Vielen Dank, Herr Staatsminister. Vielleicht habe ich das etwas falsch gelesen. Ich habe es zumindest nicht entdecken können: In welcher Vorschrift des § 558 BGB ist festgelegt, dass die durchschnittliche Mieterhöhung in den drei Jahren 15 % erreichen oder überschreiten muss, damit die Kappungsgrenze abgesenkt werden kann?

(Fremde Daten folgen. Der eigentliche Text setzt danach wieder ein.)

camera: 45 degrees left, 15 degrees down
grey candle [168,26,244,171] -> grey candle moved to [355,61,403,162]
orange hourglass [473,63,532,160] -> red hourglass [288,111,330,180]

Die Voraussetzungen, um diese Regelung anzuwenden, haben Sie vorhin angesprochen. Sie ist nur dort zulässig, wo die ausreichende Versorgung der Bevölkerung mit Mietwohnungen zu angemessenen Bedingungen in einer Gemeinde oder in einem Gemeindeteil besonders gefährdet ist. Dann kann sozusagen auf diese 15 % innerhalb von drei Jahren – –

Deshalb muss man diese Voraussetzungen dafür prüfen. Wenn wir jetzt einen Zeitraum hatten – zugegebenermaßen, wir reden über den Zeitraum von 2006 bis 2010 –, wo wir nur 11,2 % Anstieg hatten, ist an dieser Stelle die Voraussetzung nicht gegeben. Aber vielleicht lassen Sie mich den Satz noch sagen, um eventuell ein Stück das Problem deutlich zu machen; denn wir nehmen das Thema der Mietengerechtigkeit sehr ernst. Deshalb wollen wir im Rahmen unserer Möglichkeiten auch eine genauere Prognose haben, Herr Gerstenberg, und vielleicht kommen wir an dieser Stelle ein Stück weit dem Problem näher.